There is nothing illegal in an affair.
But there is the potential for abuse of power, gender inequality and a highly inappropriate sexualised workplace environment in the very offices of those who legislate for all Australians. Instead of upholding the highest standards in the country, they are engaging in some of the most scandalous behaviour.
The affair between Campion and Joyce gave rise to a whole myriad of problems involving entitlements, proper process, use of taxpayer funds and special favours for his girlfriend.
An affair that led to chaos in his office, saw the resignation of his chief of staff and led to potential misuse of entitlements as his girlfriend was shuffled from office to office.

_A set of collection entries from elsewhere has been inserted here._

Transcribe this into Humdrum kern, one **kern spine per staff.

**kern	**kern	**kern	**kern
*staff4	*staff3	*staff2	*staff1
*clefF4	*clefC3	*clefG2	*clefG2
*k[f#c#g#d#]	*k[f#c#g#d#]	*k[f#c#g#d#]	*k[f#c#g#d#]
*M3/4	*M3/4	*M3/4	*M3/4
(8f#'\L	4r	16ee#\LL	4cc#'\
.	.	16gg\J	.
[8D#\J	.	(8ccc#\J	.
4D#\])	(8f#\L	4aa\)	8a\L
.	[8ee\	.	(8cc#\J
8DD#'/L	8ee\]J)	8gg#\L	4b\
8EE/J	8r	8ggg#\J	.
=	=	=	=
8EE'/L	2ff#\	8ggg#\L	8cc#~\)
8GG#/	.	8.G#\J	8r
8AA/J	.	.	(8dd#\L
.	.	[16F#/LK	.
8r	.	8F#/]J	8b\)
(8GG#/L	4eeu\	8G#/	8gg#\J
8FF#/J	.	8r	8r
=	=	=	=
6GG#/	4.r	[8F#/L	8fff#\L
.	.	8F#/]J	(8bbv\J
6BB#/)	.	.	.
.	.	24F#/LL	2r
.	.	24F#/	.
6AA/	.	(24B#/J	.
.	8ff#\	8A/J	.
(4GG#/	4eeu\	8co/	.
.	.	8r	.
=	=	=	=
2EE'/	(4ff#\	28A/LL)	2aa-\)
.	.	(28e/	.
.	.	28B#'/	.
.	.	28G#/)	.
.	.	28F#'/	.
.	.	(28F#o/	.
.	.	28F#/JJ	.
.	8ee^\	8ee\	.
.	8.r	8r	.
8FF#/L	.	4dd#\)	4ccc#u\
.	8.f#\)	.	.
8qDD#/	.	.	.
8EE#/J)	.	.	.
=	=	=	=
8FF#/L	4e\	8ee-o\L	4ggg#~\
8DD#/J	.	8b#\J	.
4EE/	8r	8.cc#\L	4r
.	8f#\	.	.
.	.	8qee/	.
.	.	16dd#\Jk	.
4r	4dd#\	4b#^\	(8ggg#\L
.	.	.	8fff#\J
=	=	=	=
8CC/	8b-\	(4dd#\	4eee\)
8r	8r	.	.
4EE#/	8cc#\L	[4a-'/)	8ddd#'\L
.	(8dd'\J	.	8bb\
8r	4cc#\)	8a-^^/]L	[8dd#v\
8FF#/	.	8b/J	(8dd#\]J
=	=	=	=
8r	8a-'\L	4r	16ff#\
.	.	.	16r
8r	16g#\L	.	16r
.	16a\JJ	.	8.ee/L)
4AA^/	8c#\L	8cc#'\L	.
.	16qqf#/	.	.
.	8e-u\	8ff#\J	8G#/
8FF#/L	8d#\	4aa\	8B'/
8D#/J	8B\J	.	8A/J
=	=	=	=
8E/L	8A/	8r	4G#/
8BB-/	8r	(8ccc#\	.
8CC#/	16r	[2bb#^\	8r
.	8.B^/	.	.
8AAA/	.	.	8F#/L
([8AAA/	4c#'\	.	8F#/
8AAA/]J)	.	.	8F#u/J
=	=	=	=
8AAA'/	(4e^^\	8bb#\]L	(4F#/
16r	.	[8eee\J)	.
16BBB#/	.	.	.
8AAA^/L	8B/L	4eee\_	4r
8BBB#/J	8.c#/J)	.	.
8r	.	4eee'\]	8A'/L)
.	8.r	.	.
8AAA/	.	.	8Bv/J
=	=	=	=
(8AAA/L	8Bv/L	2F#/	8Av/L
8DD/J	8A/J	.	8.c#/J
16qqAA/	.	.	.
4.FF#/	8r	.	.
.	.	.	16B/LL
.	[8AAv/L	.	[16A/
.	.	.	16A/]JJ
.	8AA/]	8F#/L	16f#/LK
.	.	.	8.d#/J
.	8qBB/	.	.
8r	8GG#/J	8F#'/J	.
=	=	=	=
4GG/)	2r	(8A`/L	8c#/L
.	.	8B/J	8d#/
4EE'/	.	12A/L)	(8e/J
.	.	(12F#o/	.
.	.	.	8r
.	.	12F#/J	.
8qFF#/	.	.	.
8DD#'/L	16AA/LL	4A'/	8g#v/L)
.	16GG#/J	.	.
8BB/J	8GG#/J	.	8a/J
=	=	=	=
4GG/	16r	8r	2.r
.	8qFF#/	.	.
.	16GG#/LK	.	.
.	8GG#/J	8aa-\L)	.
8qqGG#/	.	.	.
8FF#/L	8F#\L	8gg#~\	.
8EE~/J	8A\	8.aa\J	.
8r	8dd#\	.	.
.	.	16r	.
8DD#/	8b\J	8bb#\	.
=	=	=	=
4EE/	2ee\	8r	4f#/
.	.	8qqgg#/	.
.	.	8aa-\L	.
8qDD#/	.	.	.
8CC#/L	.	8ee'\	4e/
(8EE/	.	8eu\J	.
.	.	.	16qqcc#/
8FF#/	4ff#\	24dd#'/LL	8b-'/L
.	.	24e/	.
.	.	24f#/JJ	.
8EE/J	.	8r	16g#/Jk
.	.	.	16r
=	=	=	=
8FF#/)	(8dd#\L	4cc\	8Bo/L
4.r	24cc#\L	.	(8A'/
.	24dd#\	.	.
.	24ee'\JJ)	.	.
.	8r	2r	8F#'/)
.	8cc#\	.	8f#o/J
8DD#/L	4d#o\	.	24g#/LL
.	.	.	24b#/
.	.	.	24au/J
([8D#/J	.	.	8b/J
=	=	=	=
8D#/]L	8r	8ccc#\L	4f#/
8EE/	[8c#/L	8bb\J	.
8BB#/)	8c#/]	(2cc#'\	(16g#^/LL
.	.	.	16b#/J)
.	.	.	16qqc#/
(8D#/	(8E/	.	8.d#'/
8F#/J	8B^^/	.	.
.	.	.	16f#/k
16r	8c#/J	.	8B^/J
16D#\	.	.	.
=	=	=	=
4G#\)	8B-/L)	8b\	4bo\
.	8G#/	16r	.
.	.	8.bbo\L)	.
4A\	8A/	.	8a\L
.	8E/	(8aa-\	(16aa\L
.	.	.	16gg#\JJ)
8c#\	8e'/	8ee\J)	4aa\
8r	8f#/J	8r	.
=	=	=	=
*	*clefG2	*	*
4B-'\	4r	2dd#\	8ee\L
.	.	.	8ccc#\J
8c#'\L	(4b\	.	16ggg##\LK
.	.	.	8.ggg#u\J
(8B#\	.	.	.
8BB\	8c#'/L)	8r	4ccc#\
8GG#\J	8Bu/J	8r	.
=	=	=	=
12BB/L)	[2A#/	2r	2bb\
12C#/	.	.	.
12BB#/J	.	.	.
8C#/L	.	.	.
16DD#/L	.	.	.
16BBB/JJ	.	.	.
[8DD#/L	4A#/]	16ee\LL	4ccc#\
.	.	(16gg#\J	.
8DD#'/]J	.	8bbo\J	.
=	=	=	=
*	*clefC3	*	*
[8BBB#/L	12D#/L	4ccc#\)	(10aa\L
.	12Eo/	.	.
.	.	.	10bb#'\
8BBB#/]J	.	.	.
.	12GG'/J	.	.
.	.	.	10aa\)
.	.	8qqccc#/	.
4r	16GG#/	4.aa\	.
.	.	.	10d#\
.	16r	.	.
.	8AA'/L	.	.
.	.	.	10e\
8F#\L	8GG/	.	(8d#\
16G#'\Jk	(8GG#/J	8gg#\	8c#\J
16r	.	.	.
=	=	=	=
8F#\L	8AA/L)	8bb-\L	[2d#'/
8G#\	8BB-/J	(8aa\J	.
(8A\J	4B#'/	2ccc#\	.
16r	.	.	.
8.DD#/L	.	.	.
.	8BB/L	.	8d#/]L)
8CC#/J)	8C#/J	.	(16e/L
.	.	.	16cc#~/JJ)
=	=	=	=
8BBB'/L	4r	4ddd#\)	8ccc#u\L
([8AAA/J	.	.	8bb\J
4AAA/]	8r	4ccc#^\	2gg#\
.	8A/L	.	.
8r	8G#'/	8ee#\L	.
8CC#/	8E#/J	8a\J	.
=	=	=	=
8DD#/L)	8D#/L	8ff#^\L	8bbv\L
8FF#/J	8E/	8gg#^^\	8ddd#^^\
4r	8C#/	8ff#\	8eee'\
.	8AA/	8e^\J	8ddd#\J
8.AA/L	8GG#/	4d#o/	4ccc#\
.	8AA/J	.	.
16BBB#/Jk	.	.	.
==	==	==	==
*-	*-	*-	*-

Affairs in politics are nothing new, as Turnbull said on Thursday.
“I know there are all sorts of stories about former ministers and former leaders and colourful tales that find their way into books,” he said.
This hearkens back to stories of the mistresses of Ben Chifley, Robert Menzies, Harold Holt, Bob Hawke and more.
But the culture of what is acceptable in workplaces has changed.
Insurance giant QBE’s chief executive John Neal lost a half a million dollars from his bonus for failing to disclose a liaison with his personal assistant. AFL executives Simon Lethlean and Richard Simkiss lost their jobs after affairs with young female staff members.
And Border Force boss Roman Quaedvlieg has been stood aside pending an investigation into accusations he helped get his girlfriend a job at Sydney Airport.
Turnbull is trying to bring Parliament into line with community expectations and the conduct of most corporate workplaces.
“I am saying that in these workplaces here, the Minister’s offices, Ministers must behave accordingly and they must not — I don’t care if they are married or single — they must not have sexual relations with their staff. That’s it,” he said.
But now, his attempt to set standards in Parliament has been seized on by the Nationals as a point of difference. A reason for a fight. Joyce has been Turnbull’s right-hand man, as leader of the Nationals party, and the pair celebrated together when Joyce won the New England by-election with a sizeable victory.
Now, their very partnership, and the Coalition agreement, is in crisis. All over an attempt to bring Canberra into line with standards expected by the rest of Australia.